▸ **DOCUMENT SEGMENT**

-------

Eating shoots and leaves: Real food, not bad grammar

I spent most of the morning running errands/shopping with my best friend, with our only sustenance an eight-ounce eggnog latte (eggnog lattes have not yet left the coffee places in their seasonal migration). I’m home, I’m tired, and I’m dining on…. One cup of spinach, one cup of red cabbage, a handful of mixed nuts, and some Newman’s Own Low-Fat Sesame Ginger Vinaigrette.

This is not because I’ve read the latest diet book—or have I? I’m over halfway through Michael Pollan’s wonderful In Defense of Food: An Eater's Manifesto, and I’m eating real food. Not too much. Mostly plants.

As a vegetarian I have a head start on his food philosophy, with several reasons for not eating meat (of any kind—four legs, legs and wings, fins, shells):
  • my generally Buddhist approach to life and my personal ethical boundaries;
  • the environmental cost of meat production (even organic or free-range meat requires more resources per calorie than plants);
  • the health benefits of being a vegetarian (my enviably low blood cholesterol count, for example);
  • and initially, the greater ease of preparing meals for my family after Younger Daughter became a vegetarian at around age eight. (I’d be in trouble if I didn’t credit her as the first one in the family; I followed next, then Eldest Daughter, and Sweet Husband and Younger Children go along perforce because that’s what I cook.)

-------

▸ **WHAT YOU SHOULD DO**
In the post on eating real food, what book is the writer more than halfway through? The entries are from a separate source.

▸ **INFORMATION SUPPLIED**

-------

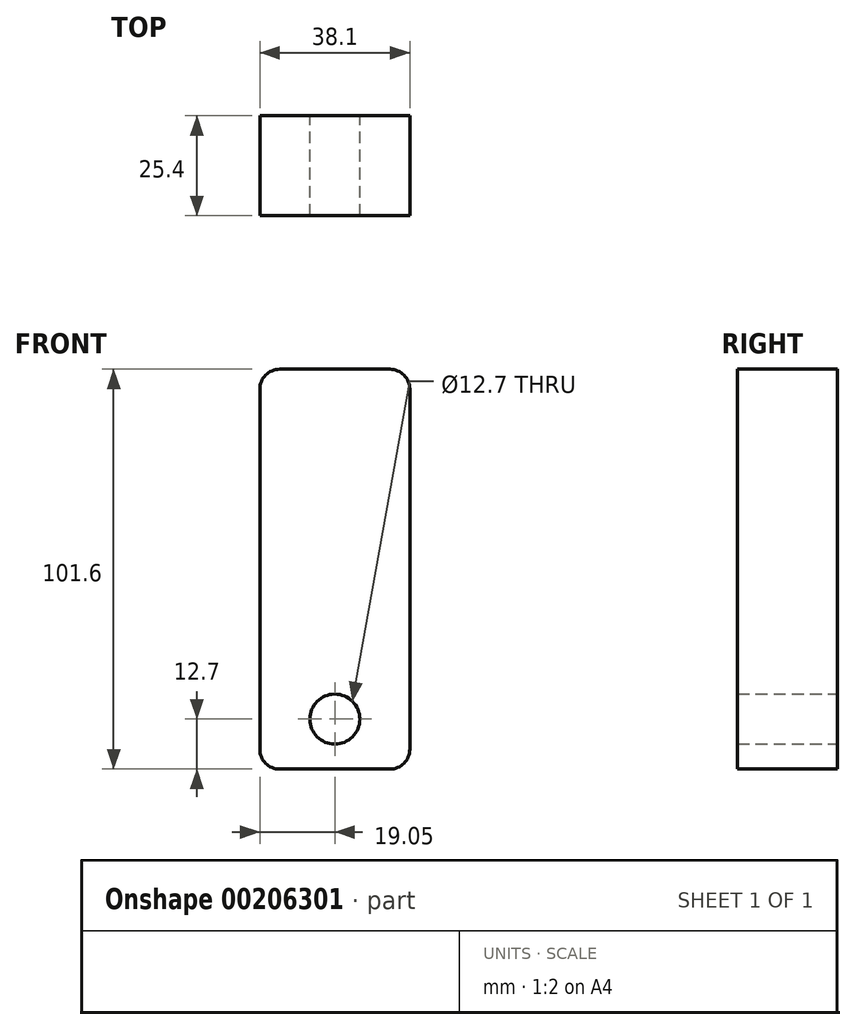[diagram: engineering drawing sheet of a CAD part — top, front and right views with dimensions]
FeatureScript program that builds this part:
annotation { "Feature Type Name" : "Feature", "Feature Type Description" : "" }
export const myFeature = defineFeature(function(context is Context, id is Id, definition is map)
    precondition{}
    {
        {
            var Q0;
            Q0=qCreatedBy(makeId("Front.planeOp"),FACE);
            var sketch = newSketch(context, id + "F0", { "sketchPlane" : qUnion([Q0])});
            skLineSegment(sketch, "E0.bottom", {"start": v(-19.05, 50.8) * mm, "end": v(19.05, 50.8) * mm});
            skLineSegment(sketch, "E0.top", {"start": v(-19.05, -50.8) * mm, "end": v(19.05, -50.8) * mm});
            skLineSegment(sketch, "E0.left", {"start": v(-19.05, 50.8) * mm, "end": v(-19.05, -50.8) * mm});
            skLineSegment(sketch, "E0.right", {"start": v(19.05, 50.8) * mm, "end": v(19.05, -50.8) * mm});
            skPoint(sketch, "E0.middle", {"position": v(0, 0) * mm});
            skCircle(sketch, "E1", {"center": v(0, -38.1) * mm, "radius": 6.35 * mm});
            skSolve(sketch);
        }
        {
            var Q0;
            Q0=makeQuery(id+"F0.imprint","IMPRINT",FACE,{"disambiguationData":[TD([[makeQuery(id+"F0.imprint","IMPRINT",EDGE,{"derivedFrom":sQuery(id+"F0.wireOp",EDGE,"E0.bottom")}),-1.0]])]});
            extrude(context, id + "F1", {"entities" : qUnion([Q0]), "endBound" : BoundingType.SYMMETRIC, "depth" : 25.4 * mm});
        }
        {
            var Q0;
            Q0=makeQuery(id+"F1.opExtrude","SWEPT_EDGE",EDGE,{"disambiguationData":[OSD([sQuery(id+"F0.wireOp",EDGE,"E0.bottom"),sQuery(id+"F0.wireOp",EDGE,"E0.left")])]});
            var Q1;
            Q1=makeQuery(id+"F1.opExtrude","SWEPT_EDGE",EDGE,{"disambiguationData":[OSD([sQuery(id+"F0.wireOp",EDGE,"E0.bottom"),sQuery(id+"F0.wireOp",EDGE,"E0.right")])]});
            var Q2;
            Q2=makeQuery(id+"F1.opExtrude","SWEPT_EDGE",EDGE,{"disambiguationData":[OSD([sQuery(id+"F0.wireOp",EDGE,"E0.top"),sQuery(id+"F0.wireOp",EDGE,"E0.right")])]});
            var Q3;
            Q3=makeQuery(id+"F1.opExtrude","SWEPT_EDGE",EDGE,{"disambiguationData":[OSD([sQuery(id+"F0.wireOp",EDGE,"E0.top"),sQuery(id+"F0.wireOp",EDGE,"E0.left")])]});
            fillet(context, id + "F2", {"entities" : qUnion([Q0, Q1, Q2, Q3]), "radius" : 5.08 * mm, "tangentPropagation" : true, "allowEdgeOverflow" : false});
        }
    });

-------

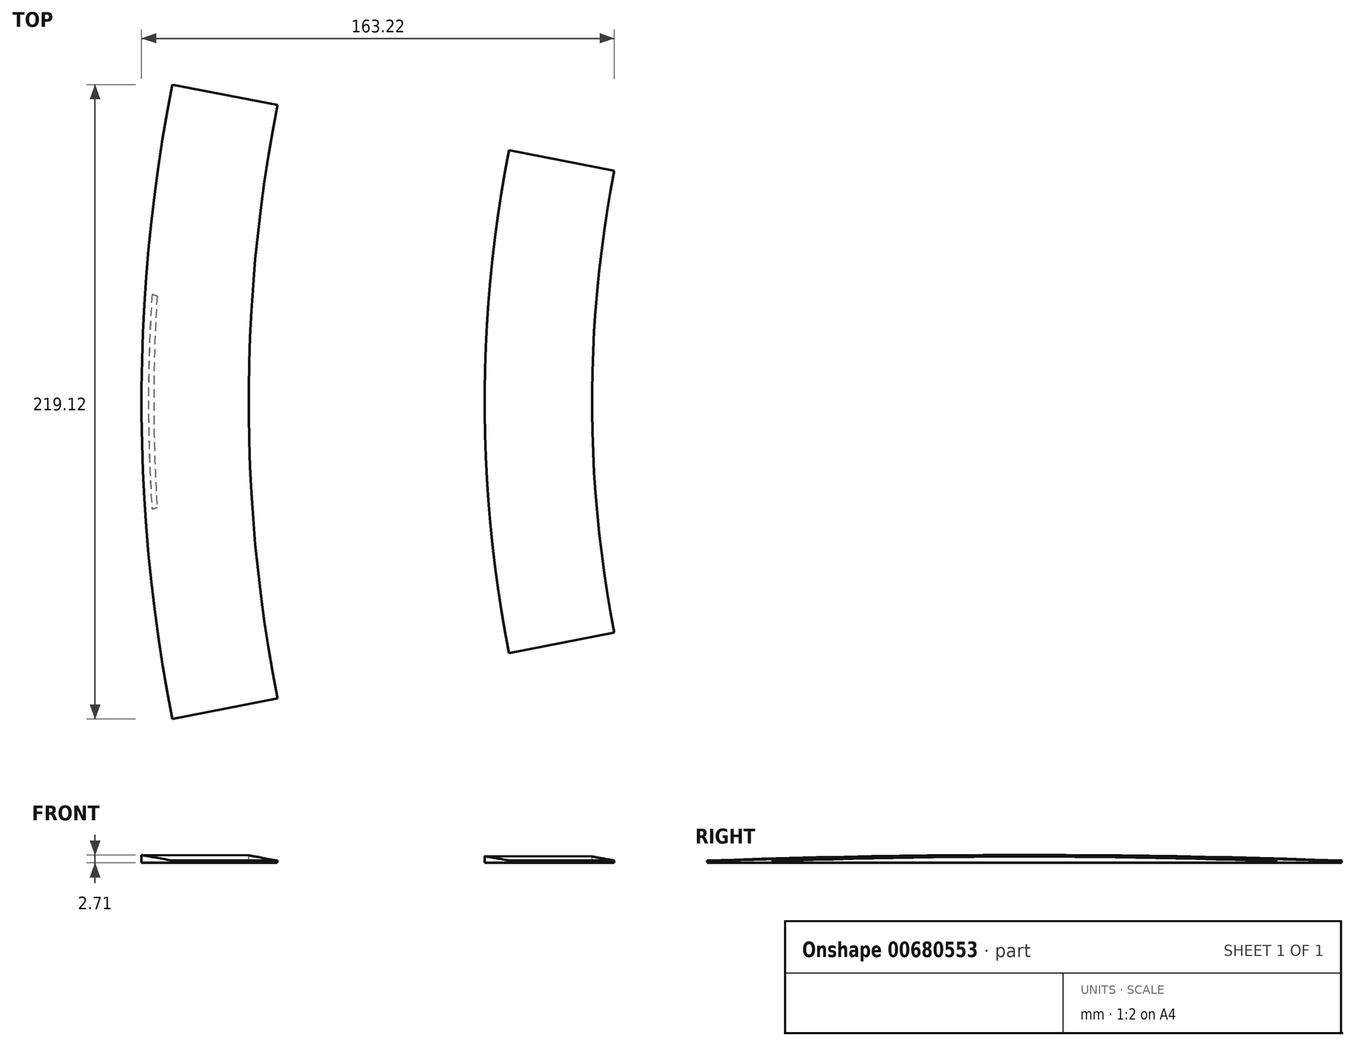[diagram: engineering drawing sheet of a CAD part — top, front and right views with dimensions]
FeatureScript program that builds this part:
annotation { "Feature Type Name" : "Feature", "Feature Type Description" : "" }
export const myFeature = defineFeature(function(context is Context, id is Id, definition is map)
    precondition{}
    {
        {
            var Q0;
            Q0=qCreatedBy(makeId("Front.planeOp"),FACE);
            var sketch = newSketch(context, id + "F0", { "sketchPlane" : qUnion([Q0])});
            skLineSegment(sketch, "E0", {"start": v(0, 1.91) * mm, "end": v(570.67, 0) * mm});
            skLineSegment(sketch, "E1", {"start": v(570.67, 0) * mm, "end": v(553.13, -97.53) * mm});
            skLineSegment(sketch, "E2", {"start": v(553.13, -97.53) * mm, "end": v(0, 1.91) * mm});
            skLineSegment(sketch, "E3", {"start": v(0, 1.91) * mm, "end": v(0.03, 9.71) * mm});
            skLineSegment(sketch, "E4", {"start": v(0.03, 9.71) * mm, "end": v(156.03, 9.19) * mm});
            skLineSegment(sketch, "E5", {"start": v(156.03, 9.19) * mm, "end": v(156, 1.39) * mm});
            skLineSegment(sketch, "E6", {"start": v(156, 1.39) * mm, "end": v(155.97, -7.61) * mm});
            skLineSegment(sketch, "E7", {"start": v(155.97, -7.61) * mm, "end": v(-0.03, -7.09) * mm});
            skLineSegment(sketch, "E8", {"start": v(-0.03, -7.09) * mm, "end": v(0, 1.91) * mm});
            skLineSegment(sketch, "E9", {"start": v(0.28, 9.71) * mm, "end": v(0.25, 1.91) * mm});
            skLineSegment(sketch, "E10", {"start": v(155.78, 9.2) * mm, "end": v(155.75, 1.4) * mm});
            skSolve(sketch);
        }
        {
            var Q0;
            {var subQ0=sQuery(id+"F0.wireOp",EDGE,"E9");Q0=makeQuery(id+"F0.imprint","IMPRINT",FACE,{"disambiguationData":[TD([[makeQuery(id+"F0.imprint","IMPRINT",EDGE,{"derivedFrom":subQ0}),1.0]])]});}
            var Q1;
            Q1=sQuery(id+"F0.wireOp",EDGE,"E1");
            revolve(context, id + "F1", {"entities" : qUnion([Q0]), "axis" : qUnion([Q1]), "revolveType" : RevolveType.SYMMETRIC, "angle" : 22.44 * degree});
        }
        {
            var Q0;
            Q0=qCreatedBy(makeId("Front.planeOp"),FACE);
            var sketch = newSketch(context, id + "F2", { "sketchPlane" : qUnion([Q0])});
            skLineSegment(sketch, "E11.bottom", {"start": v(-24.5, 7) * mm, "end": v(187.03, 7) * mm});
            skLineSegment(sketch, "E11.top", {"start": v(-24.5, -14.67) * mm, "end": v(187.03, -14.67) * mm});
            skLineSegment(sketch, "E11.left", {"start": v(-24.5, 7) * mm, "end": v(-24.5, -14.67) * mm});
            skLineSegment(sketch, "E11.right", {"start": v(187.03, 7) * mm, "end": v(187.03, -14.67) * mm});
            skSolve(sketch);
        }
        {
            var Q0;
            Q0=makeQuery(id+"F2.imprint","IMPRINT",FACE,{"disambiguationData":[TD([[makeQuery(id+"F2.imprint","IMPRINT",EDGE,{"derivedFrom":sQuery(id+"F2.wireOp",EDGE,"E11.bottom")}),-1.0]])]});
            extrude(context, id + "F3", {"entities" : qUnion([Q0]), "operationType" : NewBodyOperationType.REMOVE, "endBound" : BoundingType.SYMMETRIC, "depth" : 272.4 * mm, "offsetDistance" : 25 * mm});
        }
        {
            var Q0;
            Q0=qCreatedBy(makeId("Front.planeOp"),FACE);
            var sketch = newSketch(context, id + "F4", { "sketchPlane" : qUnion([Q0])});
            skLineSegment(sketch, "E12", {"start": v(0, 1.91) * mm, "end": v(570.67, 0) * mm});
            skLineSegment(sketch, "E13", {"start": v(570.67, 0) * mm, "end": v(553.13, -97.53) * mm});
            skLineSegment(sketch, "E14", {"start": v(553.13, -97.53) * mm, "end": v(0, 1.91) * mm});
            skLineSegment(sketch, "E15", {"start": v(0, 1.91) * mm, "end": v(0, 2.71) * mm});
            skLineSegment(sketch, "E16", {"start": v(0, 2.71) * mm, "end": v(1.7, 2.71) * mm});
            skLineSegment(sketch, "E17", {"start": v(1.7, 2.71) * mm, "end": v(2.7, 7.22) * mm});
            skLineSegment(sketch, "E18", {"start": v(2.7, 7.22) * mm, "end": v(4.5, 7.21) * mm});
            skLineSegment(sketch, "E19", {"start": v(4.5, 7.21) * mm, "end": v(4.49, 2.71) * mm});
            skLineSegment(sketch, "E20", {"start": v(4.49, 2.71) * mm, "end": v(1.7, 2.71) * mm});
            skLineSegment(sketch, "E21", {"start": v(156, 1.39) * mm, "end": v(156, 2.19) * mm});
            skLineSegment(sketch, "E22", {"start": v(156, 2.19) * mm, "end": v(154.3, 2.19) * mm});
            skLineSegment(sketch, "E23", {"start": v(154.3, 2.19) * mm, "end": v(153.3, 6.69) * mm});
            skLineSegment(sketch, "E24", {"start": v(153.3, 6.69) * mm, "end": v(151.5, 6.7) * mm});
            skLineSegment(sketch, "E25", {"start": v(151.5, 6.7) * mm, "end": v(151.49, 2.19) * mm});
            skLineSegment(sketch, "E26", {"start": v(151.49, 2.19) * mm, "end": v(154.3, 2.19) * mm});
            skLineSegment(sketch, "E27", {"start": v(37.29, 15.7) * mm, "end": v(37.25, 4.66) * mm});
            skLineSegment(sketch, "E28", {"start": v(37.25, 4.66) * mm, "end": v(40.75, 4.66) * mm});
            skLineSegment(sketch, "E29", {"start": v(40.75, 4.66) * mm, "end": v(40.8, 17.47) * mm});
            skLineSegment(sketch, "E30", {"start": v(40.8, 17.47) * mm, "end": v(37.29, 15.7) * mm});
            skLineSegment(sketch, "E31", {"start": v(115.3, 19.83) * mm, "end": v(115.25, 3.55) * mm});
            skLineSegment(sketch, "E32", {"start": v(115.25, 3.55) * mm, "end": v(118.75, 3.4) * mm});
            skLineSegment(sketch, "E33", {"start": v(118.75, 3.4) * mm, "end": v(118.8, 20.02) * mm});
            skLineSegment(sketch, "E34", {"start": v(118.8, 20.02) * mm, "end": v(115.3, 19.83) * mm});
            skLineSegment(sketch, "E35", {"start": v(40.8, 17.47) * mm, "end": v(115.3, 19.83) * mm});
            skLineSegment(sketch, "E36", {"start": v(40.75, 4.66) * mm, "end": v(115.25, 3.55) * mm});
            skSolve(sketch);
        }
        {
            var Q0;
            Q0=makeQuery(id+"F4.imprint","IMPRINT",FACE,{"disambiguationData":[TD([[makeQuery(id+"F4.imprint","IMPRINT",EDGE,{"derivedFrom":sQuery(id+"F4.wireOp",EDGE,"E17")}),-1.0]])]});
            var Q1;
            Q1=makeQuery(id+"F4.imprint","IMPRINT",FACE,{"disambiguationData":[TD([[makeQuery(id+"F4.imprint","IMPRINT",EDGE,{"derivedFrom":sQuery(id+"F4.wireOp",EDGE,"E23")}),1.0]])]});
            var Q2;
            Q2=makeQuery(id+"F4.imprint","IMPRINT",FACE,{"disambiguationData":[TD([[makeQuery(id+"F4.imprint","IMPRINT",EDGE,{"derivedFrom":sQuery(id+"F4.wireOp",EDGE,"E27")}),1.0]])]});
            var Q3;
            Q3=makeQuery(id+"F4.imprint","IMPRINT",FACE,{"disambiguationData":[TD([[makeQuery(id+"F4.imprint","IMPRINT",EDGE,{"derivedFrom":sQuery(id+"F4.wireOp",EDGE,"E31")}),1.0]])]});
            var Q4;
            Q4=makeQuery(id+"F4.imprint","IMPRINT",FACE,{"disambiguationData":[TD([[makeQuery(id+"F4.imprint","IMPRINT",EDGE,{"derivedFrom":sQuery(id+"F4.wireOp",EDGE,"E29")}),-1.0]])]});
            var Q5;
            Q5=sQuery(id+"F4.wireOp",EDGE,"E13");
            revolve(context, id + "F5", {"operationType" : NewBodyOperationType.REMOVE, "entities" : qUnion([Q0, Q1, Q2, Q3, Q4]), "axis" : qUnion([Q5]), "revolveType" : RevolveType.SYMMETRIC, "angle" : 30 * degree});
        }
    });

-------

▸ **COMPLETE ANSWER**
Michael Pollan's In Defense of Food: An Eater's Manifesto.